The reason many may have not heard about the Community Foundation of Greater Chattanooga is because they do so many things, it’s hard to sum up their activities. They are unlike any public charity in town, says president Peter Cooper.
The Community Found-ation is an umbrella organization with more than 300 different funds and 50 scholarship funds that are currently sending more than 300 kids to college. They have a May endowment fund which is about 1/3 of their assets, a number of other endowment funds, and a lot of project funds. These include “little things” like the 21st Century Waterfront trust, a $120 million project, for which half of the funds came through the Community Foundation, Cooper says.
In these project funds, the foundation is the fiscal agent for private donations such as the ones that were made for the Signal Mountain Middle/High School and the East Hamilton Middle/High School. The foundation buys wrestling mats, computers, chemistry equipment and other items that local schools request. They handle many of the funds for public art, and all those tree plantings downtown. Funds for the rebuilding of the old Chattanooga Middle School into the Normal Park Upper School came through the foundation.
As if that wasn’t enough, the foundation also helps non-profits or those looking to become non-profits in providing them an umbrella under which to incubate their ideas. For short-term projects, this means they do not have to set up a new non-profit, but can rather work under the Community Foundation. The foundation consults with non-profits, especially those in crisis, and leads a number of community efforts like the upcoming Chattanooga Promise campaign and the planning committee the Chamber of Commerce is doing for long-term strategic planning for the city.
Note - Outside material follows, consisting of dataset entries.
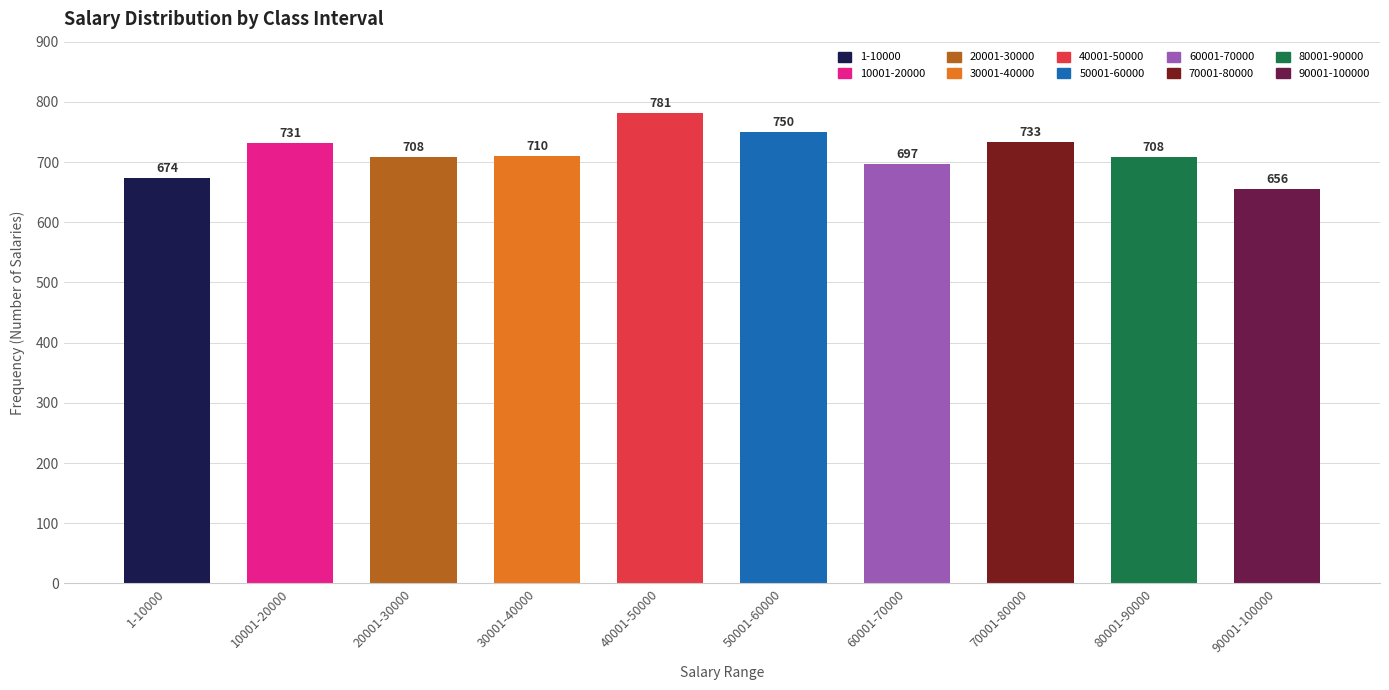

What position from the left is 40001-50000?

5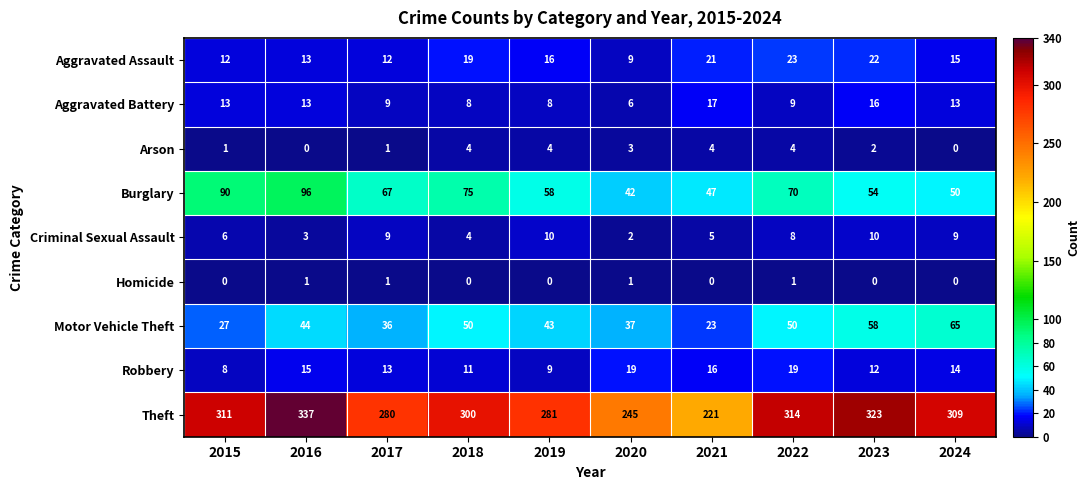

Count the Homicide values in the range 0 to 1.

10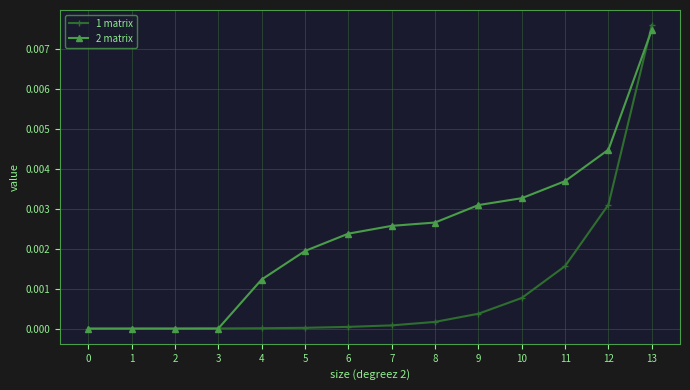

How many data points does each series have?

14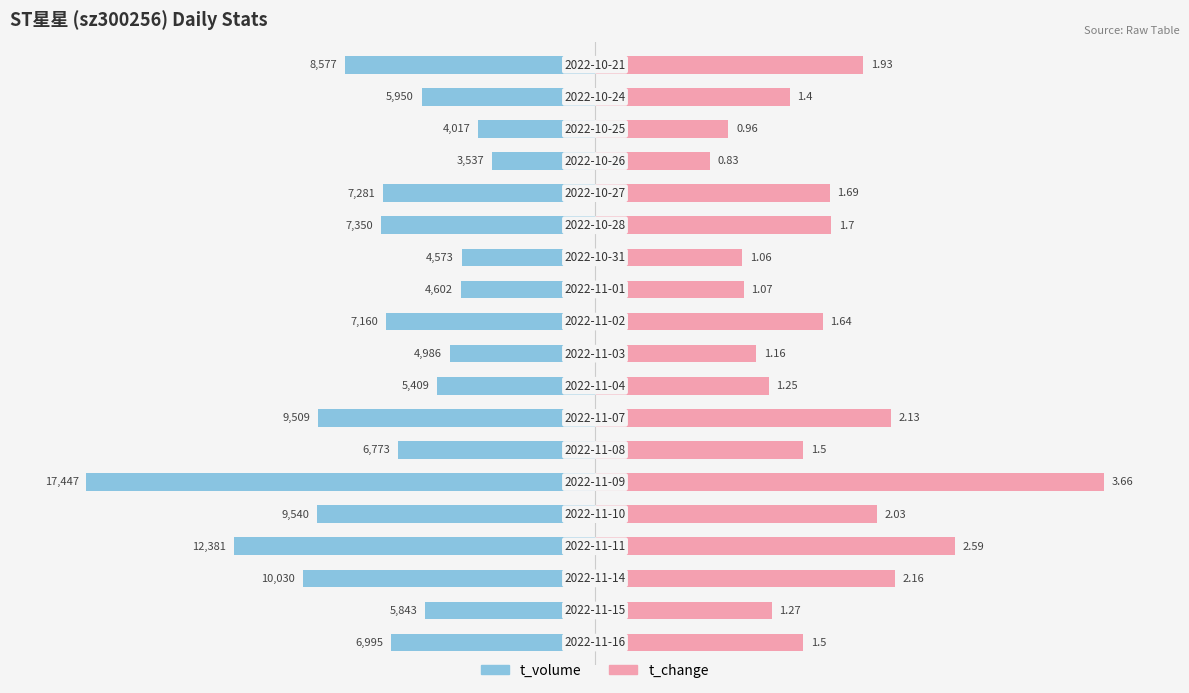

Between 4 and 15, which series saw the biggest shift?

t_volume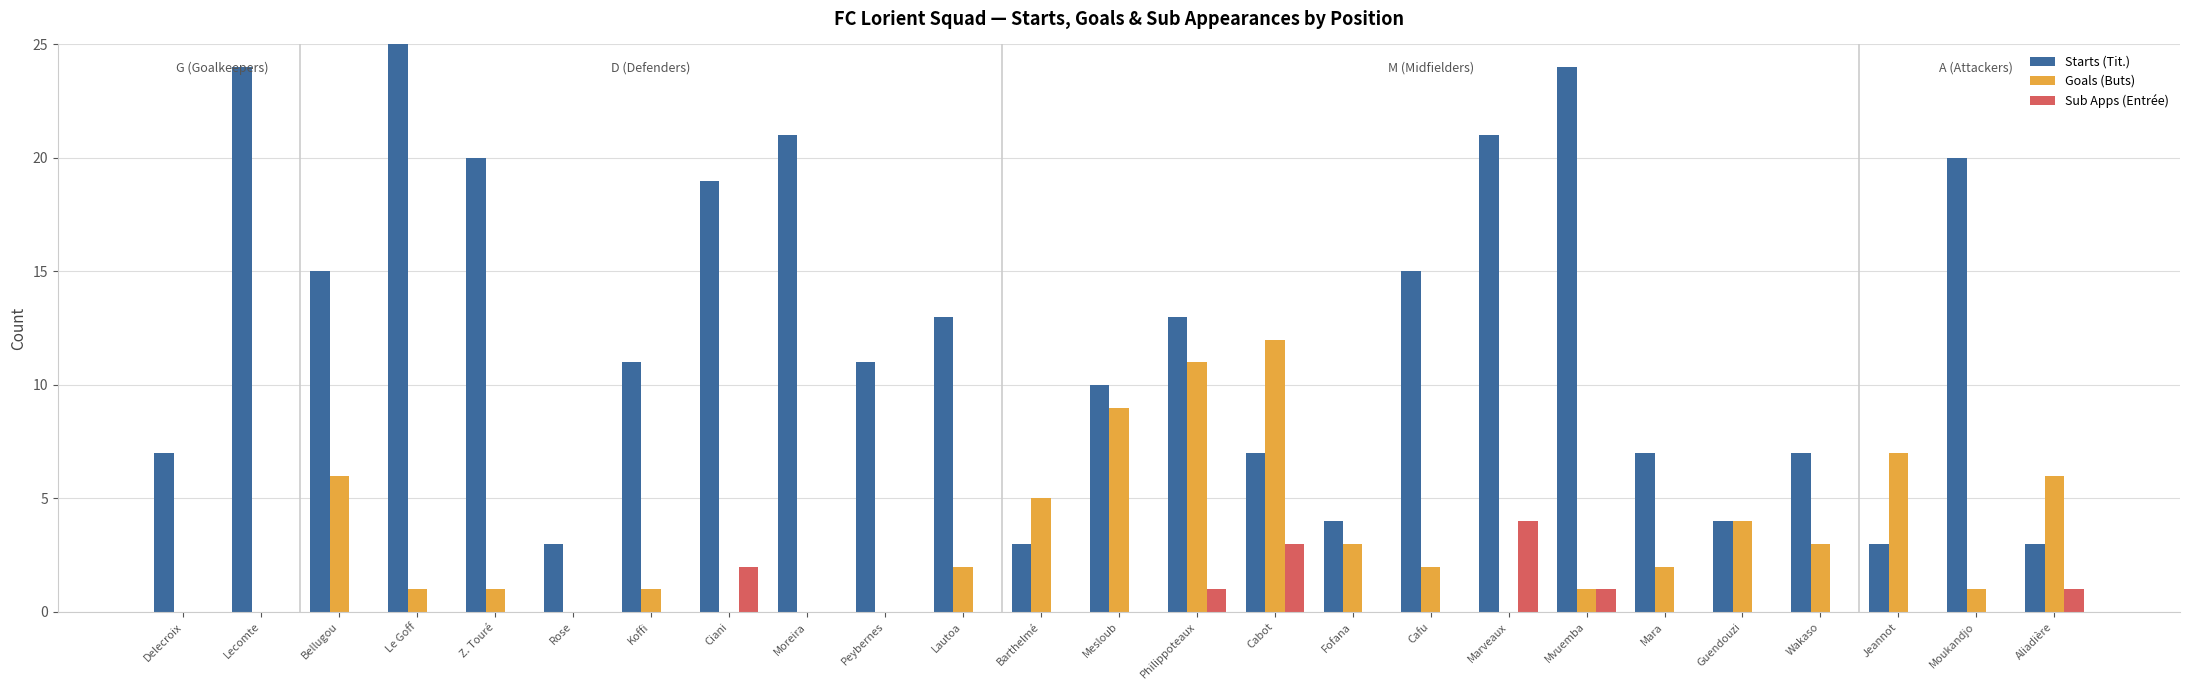

How many values in the Starts (Tit.) series are below 11?

11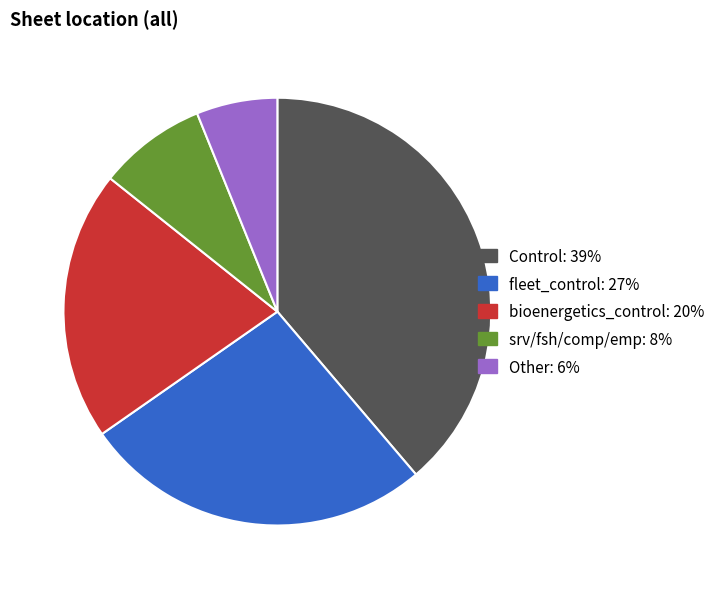

How many segments does this pie chart have?

5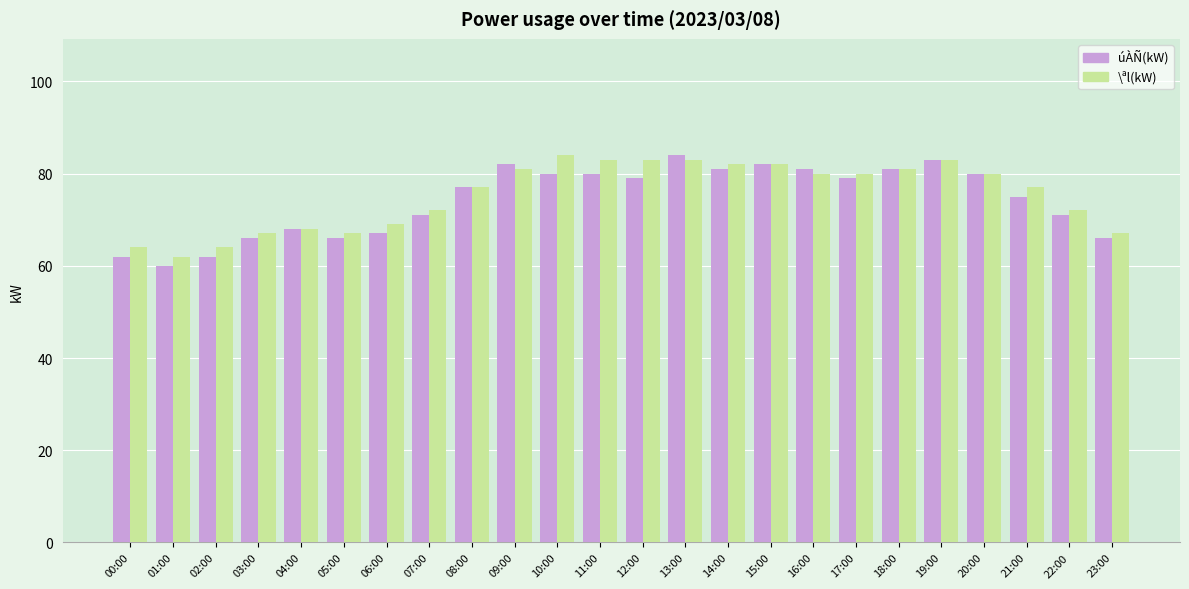

Between 12:00 and 19:00, which series saw the biggest shift?

úÀÑ(kW)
Also part of the Community Foundation’s work is talking to donors about how they can structure their gifts to charities.
“The reason people don’t understand what we do is, because we do so many different things, you are not really sure what we do,” Cooper says. “We must do a lot of it, though, because we had about 3,000 donors last year, and had about $13.5 million in gifts. Somebody knows about us.”
The Community Founda-tion started in 1963, but sat idle until 1990 when their first employee, Cooper, was hired. From there it has grown from having no office or telephone to having year-end assets of $83 million last year.
Of the over 50 scholarship programs that the foundation has, the largest is the “Together We Can” fund they designed in 1991. It is primarily a need based scholarship fund helping more than 100 kids. The city of Chattanooga donates $160,000 a year to that fund and the foundation makes up the rest of it.
There are also the Mary Adams and Ellen Cash scholarship programs of the foundation, and they handle the Coca-Cola Company, Ronald McDonald House, Associated General Contractors and various sorority scholarship programs.
“It’s a real hodge-podge, but we have over 300 kids in college and very good graduation rates because of how we administer the programs and give support,” Cooper says.
The best advertising for these scholarships is word of mouth, as they have far more applicants than they can fund and can always use scholarship dollars, he says.
“That is one of those core social problems that I don’t think will ever leave us. We are always going to have poor kids who want to go to school, and I think a community that believes in its community enough to send all its children to school would be a remarkable,” Cooper says.
Of the direct fundraising that the Community Foundation does, Cooper solicits a lot of people, and there are endowment dollars that have earnings every year. The more prevalent mode of fundraising is done by those who come to the foundation with a project they want to raise funds for, which the foundation advises them and helps them along the way with. The foundation becomes the accounting function, and this indirect fundraising is how the majority of the 3,000 donors to the foundation are accumulated each year.
Cooper says that, like consumer confidence, he believes in something he calls “donor confidence.”
“After you watch your portfolio go from $10 million to $800,000, you are not feeling rich, and I think that impacts a donor’s willingness to make charitable gifts. Especially to make long-term charitable pledges,” he says.
Yet Cooper says one of the rules around the organization is that the donor is always right.
“If a donor feels like he can’t afford to make a gift, he is probably right and there’s not really any way I can convince them to do something they don’t want to do,” Cooper says. “What you do is that you constantly talk about the benefits of what you are doing so that when the pendulum swings back the other way, the donors know there is a good place to invest some money.”
The foundation’s donations in 2010 were a little over 19 percent from 2009, which Cooper says is a good sign that things are heading back in the right direction.
Cooper says: “It’s not that these people aren’t generous, because even in the depths of the recession, I don’t know of a single person in Chattanooga who didn’t meet a pledge. This is a very generous community and [the donors] are quality folks who understand that you have to invest something in your community.
“The results of their investments are all around you in the waterfront, Hunter Museum, Aquarium, Creative Discovery Museum, zoo and half the buildings at UTC. It’s the symphony, all the ballets and a lot of your reading programs.”
Cooper says the fact that these donors decided to stay in Chattanooga when they could live anywhere else shows that they truly have the city’s best interests at heart. Even though some locals may have never heard of the Community Foundation, our town is certainly glad that many have.